### EXCERPTED DATA

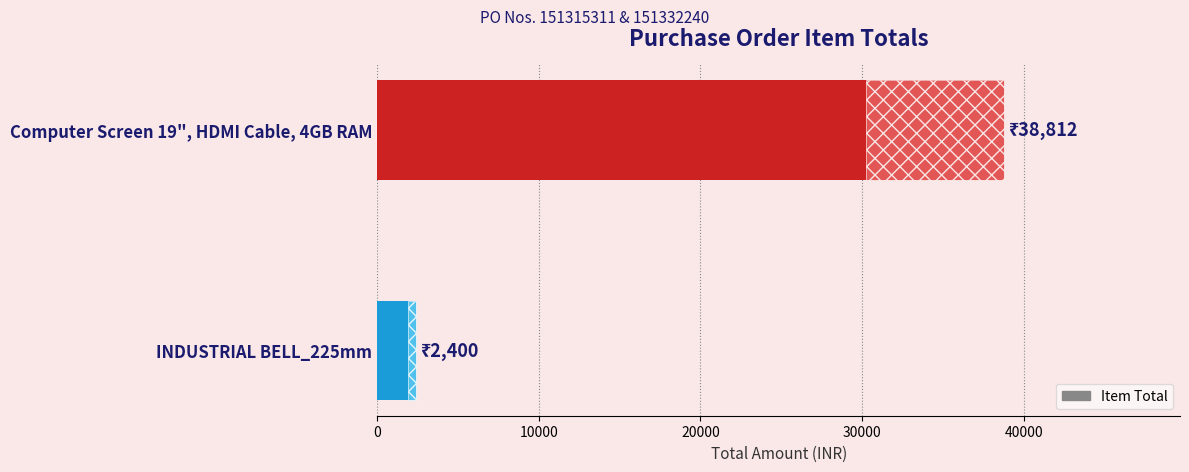

What is the value of the 2nd bar from the left?

38812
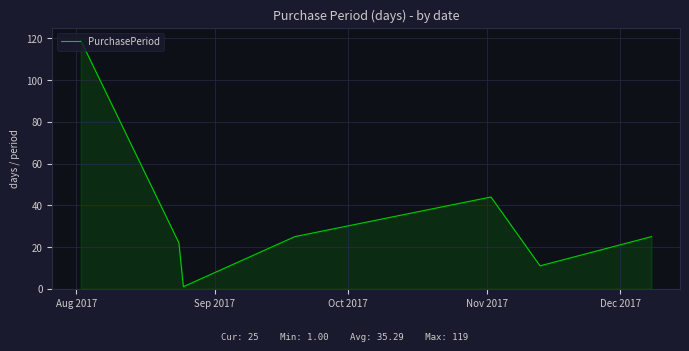

What is the average value?

35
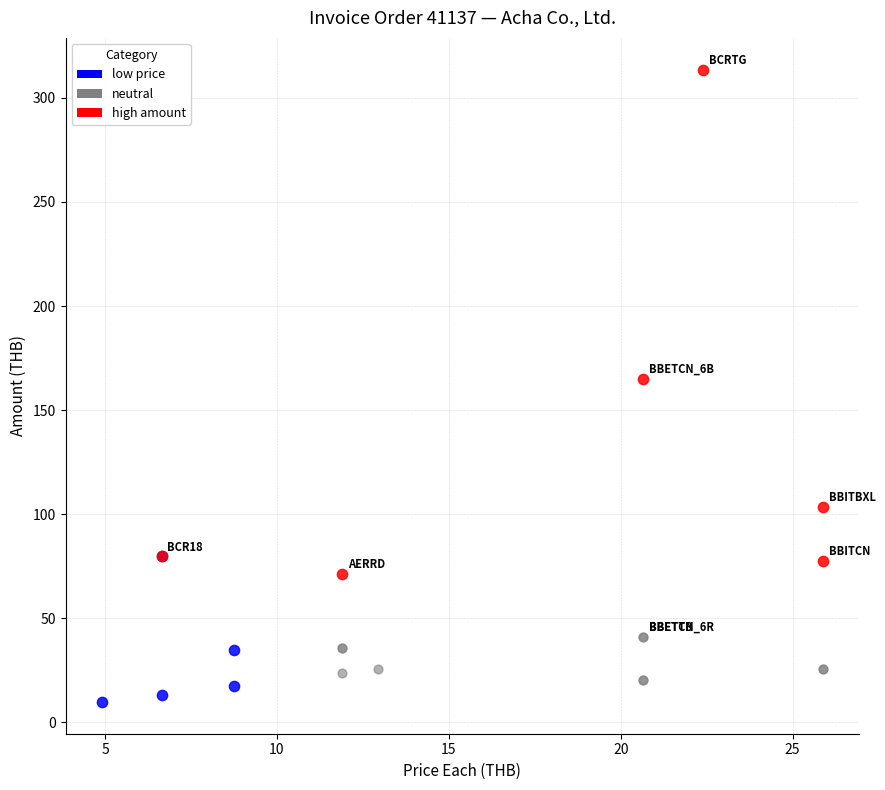

Which series has the widest spread of Y values?

high amount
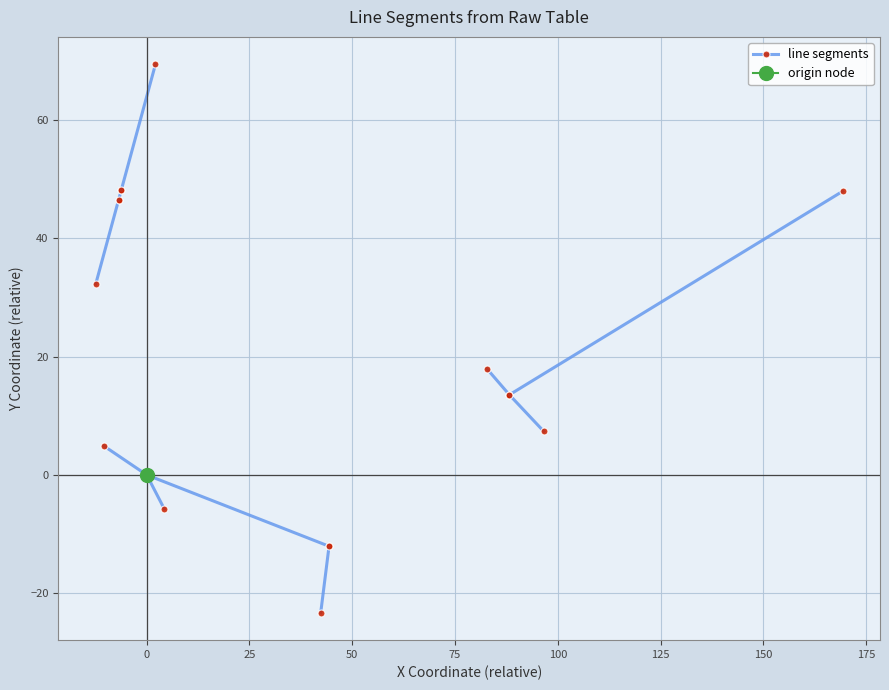

What position from the left is 0?

1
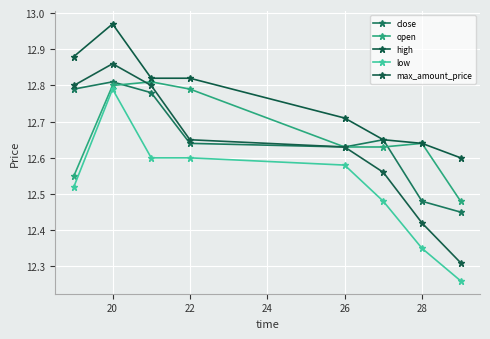

How many distinct data groups are displayed?

5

### TRY IT
Edit the data from the line containing "What position from the left is 0?" through the end by replacing "distinct" with "separate", leave everything else unchanged, and omit the pictures from your answer.

### SOLUTION BELOW
What position from the left is 0?

1

How many separate data groups are displayed?

5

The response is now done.